- **Task directions**
Starting at the first line of the records below, transcribe each line exactly, ending with the line that contains "13.08.2026 17:00 - 20:00".

(Data Opens)

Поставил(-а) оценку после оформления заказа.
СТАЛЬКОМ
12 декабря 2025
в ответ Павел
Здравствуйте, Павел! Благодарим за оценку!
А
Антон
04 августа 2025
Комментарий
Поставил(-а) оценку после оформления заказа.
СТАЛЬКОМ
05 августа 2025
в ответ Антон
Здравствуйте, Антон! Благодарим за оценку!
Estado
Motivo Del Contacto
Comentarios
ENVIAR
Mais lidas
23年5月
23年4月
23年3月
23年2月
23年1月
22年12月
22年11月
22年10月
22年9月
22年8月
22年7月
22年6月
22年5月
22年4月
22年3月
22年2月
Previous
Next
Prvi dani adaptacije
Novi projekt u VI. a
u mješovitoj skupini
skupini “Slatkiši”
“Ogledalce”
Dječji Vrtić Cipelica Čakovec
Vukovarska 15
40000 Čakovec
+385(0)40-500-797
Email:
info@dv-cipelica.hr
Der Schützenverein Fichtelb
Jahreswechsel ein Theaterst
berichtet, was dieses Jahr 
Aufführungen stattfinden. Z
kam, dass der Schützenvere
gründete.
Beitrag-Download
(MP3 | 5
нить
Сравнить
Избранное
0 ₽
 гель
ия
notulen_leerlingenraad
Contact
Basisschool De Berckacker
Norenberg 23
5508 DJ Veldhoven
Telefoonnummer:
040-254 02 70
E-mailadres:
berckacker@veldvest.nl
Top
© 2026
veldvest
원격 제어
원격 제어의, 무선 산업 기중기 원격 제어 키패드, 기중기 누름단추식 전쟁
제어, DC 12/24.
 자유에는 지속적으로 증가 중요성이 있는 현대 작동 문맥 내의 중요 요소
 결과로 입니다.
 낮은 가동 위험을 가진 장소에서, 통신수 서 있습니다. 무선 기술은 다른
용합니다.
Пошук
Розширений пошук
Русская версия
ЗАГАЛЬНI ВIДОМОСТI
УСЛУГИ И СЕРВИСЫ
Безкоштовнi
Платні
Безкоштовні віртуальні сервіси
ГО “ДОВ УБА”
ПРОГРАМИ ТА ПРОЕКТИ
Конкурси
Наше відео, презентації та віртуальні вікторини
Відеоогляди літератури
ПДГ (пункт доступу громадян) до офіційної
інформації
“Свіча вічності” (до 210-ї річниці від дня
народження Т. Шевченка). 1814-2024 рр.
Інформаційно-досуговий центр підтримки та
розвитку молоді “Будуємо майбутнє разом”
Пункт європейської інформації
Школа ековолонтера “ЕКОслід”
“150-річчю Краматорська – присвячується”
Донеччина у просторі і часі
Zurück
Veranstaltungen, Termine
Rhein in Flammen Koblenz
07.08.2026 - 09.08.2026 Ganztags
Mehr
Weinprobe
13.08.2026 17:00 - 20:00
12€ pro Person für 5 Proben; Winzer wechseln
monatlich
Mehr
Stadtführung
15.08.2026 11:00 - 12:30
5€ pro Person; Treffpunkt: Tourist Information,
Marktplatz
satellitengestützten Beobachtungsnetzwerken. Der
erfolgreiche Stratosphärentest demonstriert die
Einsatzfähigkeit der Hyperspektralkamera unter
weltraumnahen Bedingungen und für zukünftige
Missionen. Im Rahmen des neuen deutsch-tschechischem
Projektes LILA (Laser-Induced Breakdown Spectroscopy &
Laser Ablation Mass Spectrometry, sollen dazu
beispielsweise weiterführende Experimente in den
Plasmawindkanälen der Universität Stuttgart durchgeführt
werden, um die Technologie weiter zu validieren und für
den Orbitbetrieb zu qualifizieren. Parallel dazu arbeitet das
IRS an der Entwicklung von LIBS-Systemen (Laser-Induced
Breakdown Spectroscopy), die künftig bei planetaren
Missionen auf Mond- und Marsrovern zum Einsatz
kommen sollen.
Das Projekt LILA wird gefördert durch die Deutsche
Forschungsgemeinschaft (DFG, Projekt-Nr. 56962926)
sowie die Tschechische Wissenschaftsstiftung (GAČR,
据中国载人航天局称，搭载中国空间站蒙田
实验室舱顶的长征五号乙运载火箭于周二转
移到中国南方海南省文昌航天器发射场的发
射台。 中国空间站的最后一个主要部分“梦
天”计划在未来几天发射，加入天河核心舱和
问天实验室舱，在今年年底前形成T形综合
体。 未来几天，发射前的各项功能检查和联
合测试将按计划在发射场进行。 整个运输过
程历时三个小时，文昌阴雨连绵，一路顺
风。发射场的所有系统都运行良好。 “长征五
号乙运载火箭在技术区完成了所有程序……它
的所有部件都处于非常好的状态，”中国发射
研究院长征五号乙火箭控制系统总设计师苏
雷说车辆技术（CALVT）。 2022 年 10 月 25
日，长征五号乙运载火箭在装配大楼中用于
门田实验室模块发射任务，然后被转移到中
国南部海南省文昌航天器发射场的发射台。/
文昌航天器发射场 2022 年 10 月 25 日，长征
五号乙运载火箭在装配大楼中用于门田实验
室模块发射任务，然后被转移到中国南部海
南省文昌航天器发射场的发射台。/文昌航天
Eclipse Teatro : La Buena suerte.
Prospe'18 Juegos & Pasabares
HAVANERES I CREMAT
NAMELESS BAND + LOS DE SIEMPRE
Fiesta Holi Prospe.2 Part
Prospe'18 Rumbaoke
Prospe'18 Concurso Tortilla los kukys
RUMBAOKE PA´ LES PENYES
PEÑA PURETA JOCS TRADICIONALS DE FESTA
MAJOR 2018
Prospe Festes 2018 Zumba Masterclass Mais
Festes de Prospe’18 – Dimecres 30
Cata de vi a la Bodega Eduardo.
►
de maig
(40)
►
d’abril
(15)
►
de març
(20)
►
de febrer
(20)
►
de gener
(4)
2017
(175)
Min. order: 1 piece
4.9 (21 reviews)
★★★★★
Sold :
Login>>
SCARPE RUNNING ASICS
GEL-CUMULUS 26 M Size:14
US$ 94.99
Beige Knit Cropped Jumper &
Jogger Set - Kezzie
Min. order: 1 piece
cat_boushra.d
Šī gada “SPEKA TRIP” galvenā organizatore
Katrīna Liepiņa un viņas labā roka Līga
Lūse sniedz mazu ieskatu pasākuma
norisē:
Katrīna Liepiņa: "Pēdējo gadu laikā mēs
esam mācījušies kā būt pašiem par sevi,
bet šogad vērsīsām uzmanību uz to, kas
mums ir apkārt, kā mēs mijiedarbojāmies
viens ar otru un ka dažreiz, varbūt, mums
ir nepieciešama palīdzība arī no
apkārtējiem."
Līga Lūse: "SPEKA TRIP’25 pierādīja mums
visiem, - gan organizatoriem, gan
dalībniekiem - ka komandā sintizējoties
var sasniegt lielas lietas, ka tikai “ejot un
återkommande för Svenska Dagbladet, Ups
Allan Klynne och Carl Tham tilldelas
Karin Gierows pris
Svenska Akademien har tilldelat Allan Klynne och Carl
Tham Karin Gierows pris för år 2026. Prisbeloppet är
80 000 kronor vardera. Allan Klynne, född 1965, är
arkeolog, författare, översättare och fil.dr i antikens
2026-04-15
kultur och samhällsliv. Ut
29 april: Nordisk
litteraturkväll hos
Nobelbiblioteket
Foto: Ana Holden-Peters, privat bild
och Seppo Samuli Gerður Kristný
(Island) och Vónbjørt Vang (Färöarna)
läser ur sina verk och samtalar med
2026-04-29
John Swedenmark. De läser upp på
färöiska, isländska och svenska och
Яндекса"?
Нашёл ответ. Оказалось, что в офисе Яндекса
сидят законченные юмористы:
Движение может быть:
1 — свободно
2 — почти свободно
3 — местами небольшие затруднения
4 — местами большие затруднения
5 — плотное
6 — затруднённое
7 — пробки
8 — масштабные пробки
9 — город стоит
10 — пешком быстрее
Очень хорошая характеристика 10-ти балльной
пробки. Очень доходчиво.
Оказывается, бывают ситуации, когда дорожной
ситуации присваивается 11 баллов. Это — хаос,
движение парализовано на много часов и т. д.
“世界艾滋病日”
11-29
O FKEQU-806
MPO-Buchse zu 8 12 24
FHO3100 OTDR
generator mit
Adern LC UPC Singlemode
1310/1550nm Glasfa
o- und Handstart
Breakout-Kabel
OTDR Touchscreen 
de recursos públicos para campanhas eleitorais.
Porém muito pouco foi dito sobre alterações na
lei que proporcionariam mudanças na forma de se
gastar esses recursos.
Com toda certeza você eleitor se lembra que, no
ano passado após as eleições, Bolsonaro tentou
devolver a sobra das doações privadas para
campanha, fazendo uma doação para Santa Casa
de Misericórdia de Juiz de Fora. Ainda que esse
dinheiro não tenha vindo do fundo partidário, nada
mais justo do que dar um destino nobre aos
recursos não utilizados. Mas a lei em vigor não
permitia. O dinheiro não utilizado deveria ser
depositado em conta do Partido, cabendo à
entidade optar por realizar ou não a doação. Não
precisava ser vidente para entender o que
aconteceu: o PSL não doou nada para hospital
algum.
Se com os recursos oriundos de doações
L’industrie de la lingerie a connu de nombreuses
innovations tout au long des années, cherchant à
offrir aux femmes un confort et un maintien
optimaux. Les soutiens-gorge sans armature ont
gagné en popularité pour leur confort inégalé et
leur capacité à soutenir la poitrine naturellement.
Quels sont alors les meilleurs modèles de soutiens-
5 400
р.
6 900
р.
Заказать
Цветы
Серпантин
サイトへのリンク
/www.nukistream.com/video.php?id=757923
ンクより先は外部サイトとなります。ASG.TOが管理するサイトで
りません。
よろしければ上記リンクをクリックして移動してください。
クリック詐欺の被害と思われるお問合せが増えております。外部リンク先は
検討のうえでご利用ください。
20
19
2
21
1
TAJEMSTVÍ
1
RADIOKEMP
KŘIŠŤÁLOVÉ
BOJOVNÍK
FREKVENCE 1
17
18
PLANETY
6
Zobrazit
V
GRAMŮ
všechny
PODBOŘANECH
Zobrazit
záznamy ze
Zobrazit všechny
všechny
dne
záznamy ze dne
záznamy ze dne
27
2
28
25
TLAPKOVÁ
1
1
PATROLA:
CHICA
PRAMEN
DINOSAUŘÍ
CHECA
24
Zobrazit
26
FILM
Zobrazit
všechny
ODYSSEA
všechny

(Data Closes)

- **Task solution**
Поставил(-а) оценку после оформления заказа.
СТАЛЬКОМ
12 декабря 2025
в ответ Павел
Здравствуйте, Павел! Благодарим за оценку!
А
Антон
04 августа 2025
Комментарий
Поставил(-а) оценку после оформления заказа.
СТАЛЬКОМ
05 августа 2025
в ответ Антон
Здравствуйте, Антон! Благодарим за оценку!
Estado
Motivo Del Contacto
Comentarios
ENVIAR
Mais lidas
23年5月
23年4月
23年3月
23年2月
23年1月
22年12月
22年11月
22年10月
22年9月
22年8月
22年7月
22年6月
22年5月
22年4月
22年3月
22年2月
Previous
Next
Prvi dani adaptacije
Novi projekt u VI. a
u mješovitoj skupini
skupini “Slatkiši”
“Ogledalce”
Dječji Vrtić Cipelica Čakovec
Vukovarska 15
40000 Čakovec
+385(0)40-500-797
Email:
info@dv-cipelica.hr
Der Schützenverein Fichtelb
Jahreswechsel ein Theaterst
berichtet, was dieses Jahr 
Aufführungen stattfinden. Z
kam, dass der Schützenvere
gründete.
Beitrag-Download
(MP3 | 5
нить
Сравнить
Избранное
0 ₽
 гель
ия
notulen_leerlingenraad
Contact
Basisschool De Berckacker
Norenberg 23
5508 DJ Veldhoven
Telefoonnummer:
040-254 02 70
E-mailadres:
berckacker@veldvest.nl
Top
© 2026
veldvest
원격 제어
원격 제어의, 무선 산업 기중기 원격 제어 키패드, 기중기 누름단추식 전쟁
제어, DC 12/24.
 자유에는 지속적으로 증가 중요성이 있는 현대 작동 문맥 내의 중요 요소
 결과로 입니다.
 낮은 가동 위험을 가진 장소에서, 통신수 서 있습니다. 무선 기술은 다른
용합니다.
Пошук
Розширений пошук
Русская версия
ЗАГАЛЬНI ВIДОМОСТI
УСЛУГИ И СЕРВИСЫ
Безкоштовнi
Платні
Безкоштовні віртуальні сервіси
ГО “ДОВ УБА”
ПРОГРАМИ ТА ПРОЕКТИ
Конкурси
Наше відео, презентації та віртуальні вікторини
Відеоогляди літератури
ПДГ (пункт доступу громадян) до офіційної
інформації
“Свіча вічності” (до 210-ї річниці від дня
народження Т. Шевченка). 1814-2024 рр.
Інформаційно-досуговий центр підтримки та
розвитку молоді “Будуємо майбутнє разом”
Пункт європейської інформації
Школа ековолонтера “ЕКОслід”
“150-річчю Краматорська – присвячується”
Донеччина у просторі і часі
Zurück
Veranstaltungen, Termine
Rhein in Flammen Koblenz
07.08.2026 - 09.08.2026 Ganztags
Mehr
Weinprobe
13.08.2026 17:00 - 20:00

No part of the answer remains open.